Torniamo dall’oggi dei social al tempo. Quanto profonda era la relazione di Heaney col latino e il mondo classico? “Noli timere” sono le sue due ultime parole. Oltre a rappresentare uno struggente atto d’amore a sua moglie e alla vita, che cosa ci dice questo di lui?
Il latino, da tanti punti di vista, è sempre stato un punto di riferimento intellettuale (e, all’inizio e forse anche alla fine, spirituale): dalle prime lezioni mattutine con Master Murphy alla scuola elementare di Anahorish, alle lezioni con Father McGlinchey negli anni delle superiori a St Columb’s College, dove inizia un rapporto particolare con l’Eneide di Virgilio.

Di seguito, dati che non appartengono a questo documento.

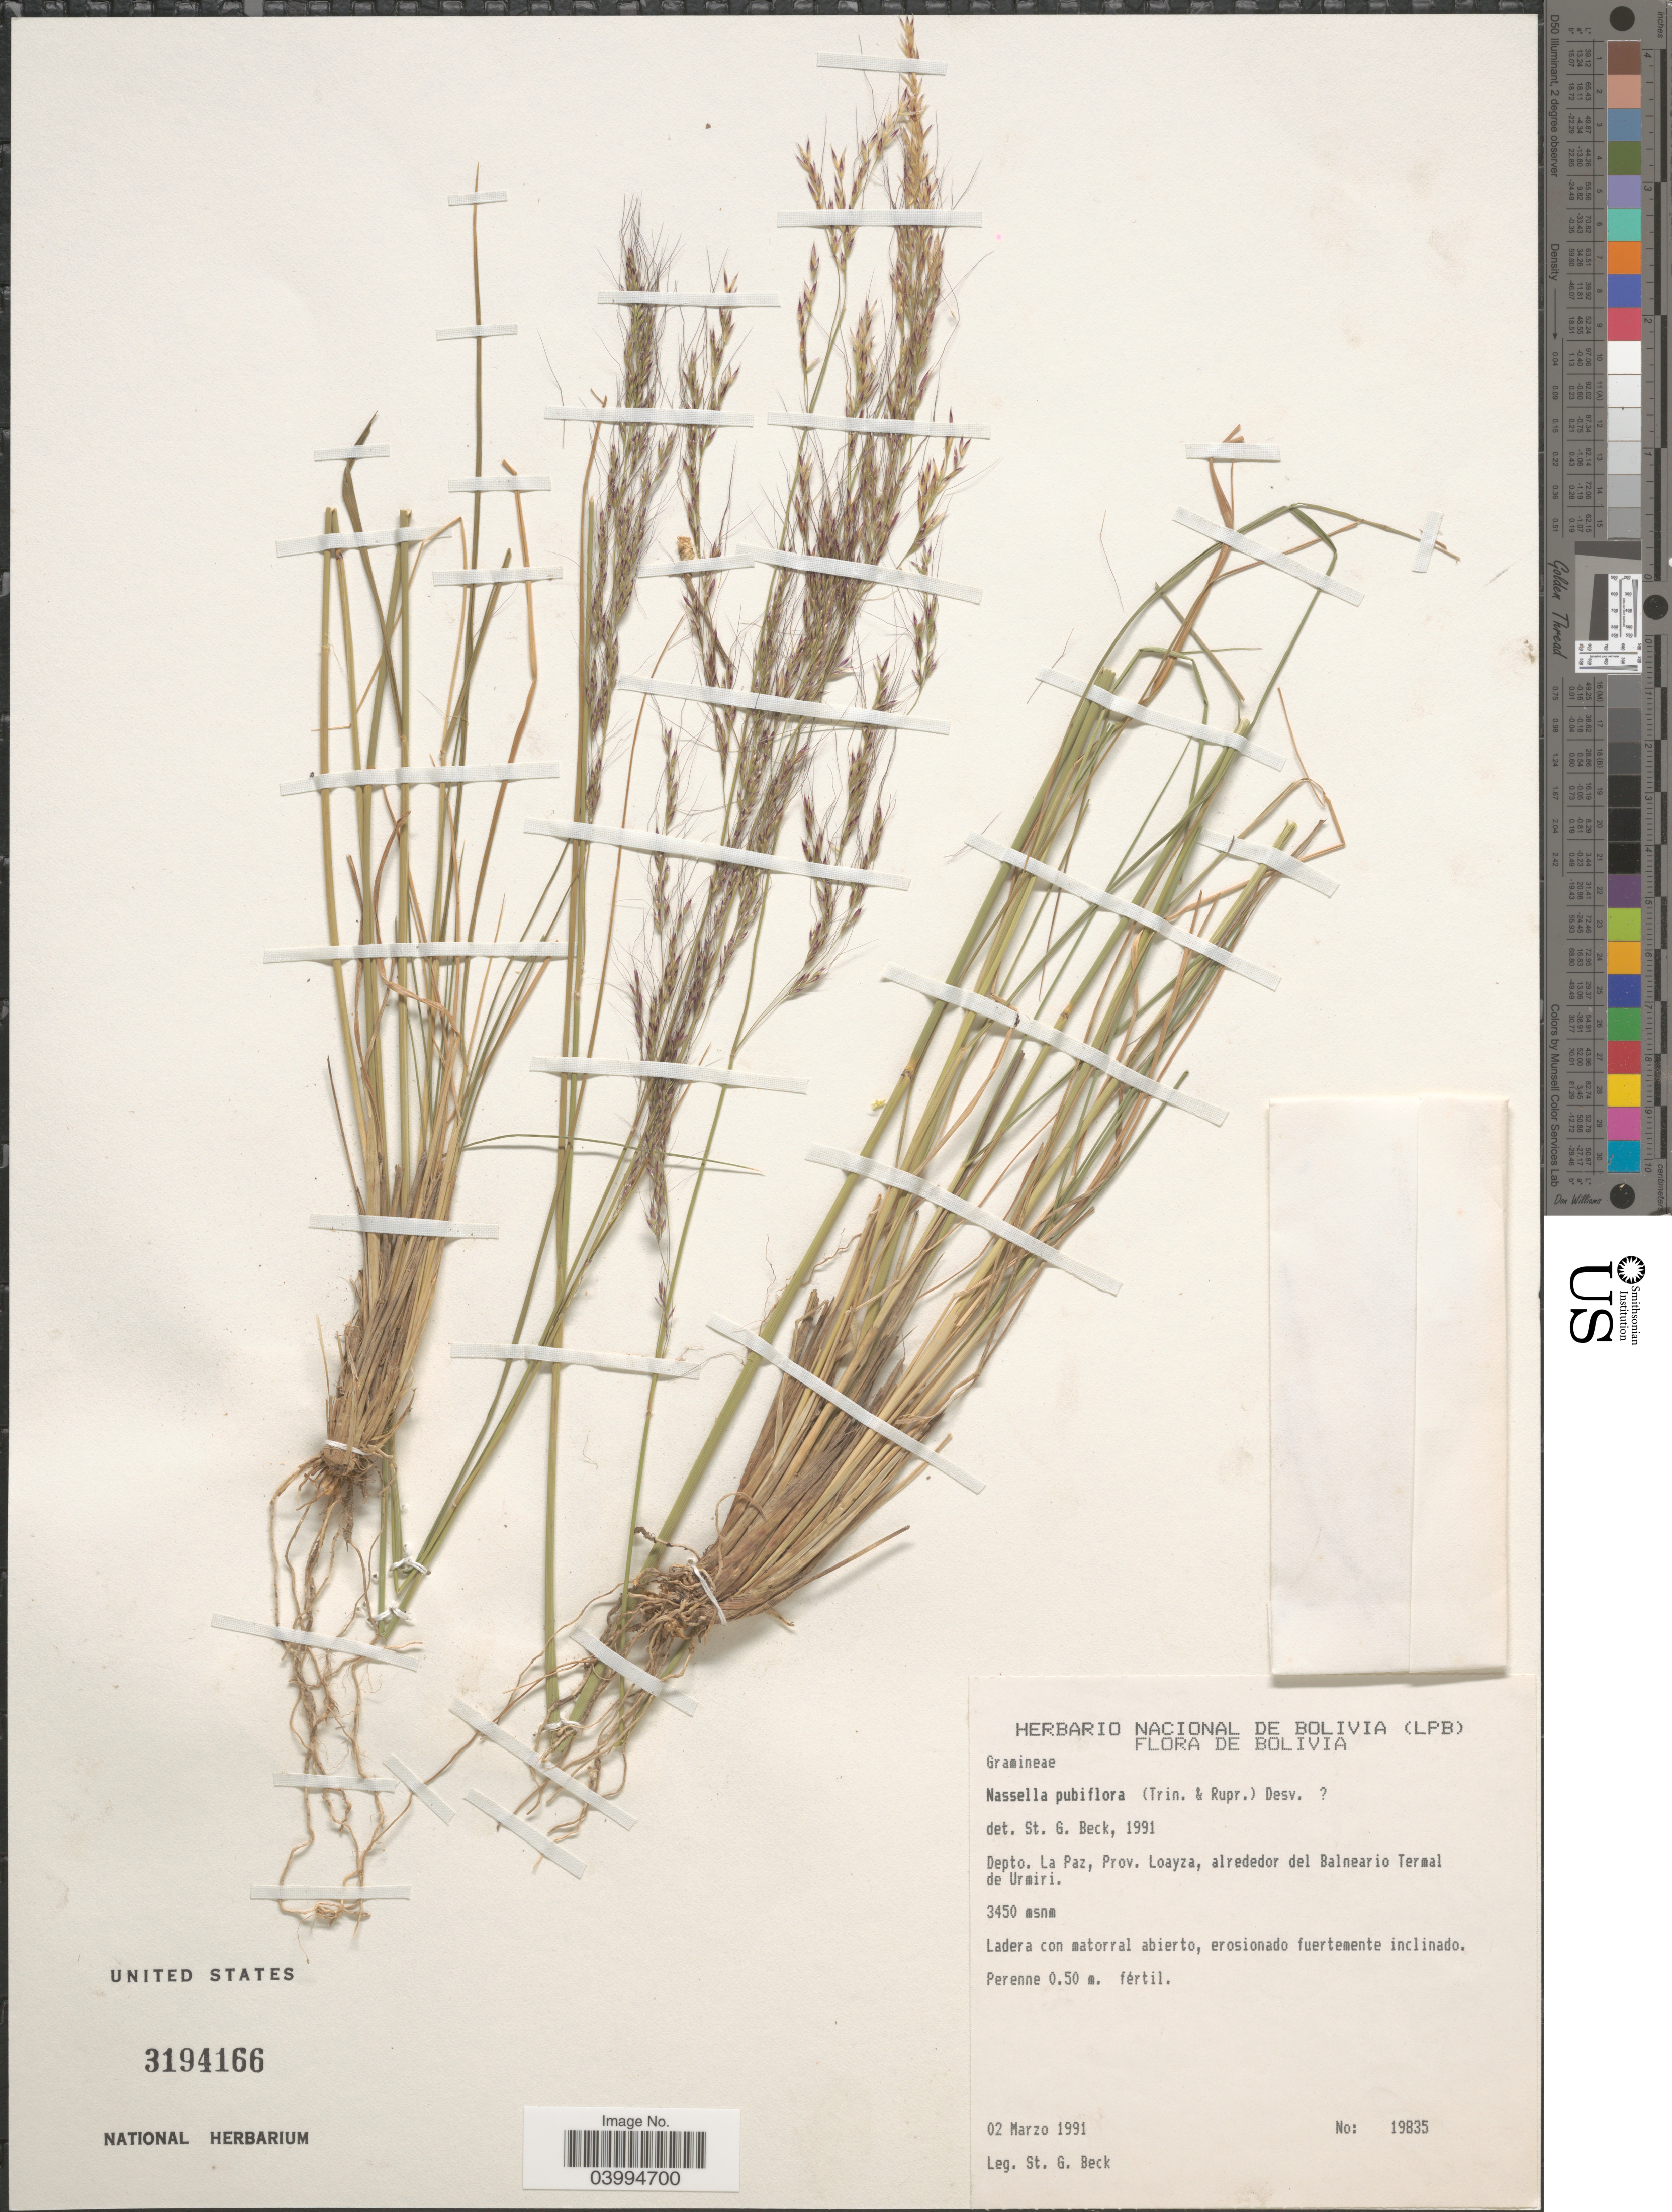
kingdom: Plantae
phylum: Tracheophyta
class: Liliopsida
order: Poales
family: Poaceae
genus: Nassella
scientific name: Nassella pubiflora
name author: (Trin. & Rupr.) É. Desv.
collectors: S. G. Beck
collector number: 19835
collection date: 1991-03-02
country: Bolivia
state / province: La Paz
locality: Depto. La Paz, Prov. Loayza, alrededor del Balneario Termal de Urmiri.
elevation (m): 3450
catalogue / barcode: US 3194166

Non mi ha quindi sorpreso che tra le sue carte sia stata ritrovata e pubblicata la traduzione del liber sextus, libro preferito da Father McGlinchey, che per ragioni curriculari dovette però tralasciarlo. Heaney aveva iniziato a tradurre questa parte dell’Eneide, in cui Enea scende negli inferi a incontrare il padre Anchise, dopo la morte del padre Patrick: alcuni versi, con il titolo Il ramo d’oro, aprono la raccolta Vedere le cose (1991). Inoltre, tra i versi di Heaney fanno capolino Orazio e forse anche Lucrezio: c’è, infatti, chi ha accostato proprio l’estremo “noli timere” inviato per sms alla moglie negli istanti prima di morire ad alcuni versi (110-112) del primo libro del De rerum natura (“nunc ratio nulla est restandi, nulla facultas,/ aeternas quoniam poenas in morte timendum./ ignoratur enim quae sit natura animai”).
Il latino, e Heaney lo ha ricordato in diverse circostanze, è rimasto il legame più fertile e duraturo con la matrice e la ritualità cattolica della propria identità culturale, senza dubbio come modello etico-estetico: penso, da una parte, alla simbologia e ai misteri della messa (un’esperienza quotidiana negli anni trascorsi al St Columb’s College), e dall’altra penso alle modalità di integritas, consonantia, claritas proposte da San Tommaso d’Acquino e assorbite anche grazie, per così dire, alla mediazione letteraria di James Joyce.
Bisogna poi, seppure per sommi capi, ricordare anche il ruolo della mitologia e della letteratura classica greca: un incontro altrettanto formativo e fertile che ha trovato nelle tre traduzioni sofoclee (due complete, una soltanto iniziata ma ugualmente importante) l’espressione più forte. E le parole con cui si chiude What Passed at Colonus — un passo da Edipo a Colono che Heaney tradusse come omaggio in memoriam del grande poeta polacco suo amico, Milosz — sono come mi immagino che Heaney se ne sia andato la mattina del 30 agosto 2013: “down to where/ Light has gone out but the door stands open”.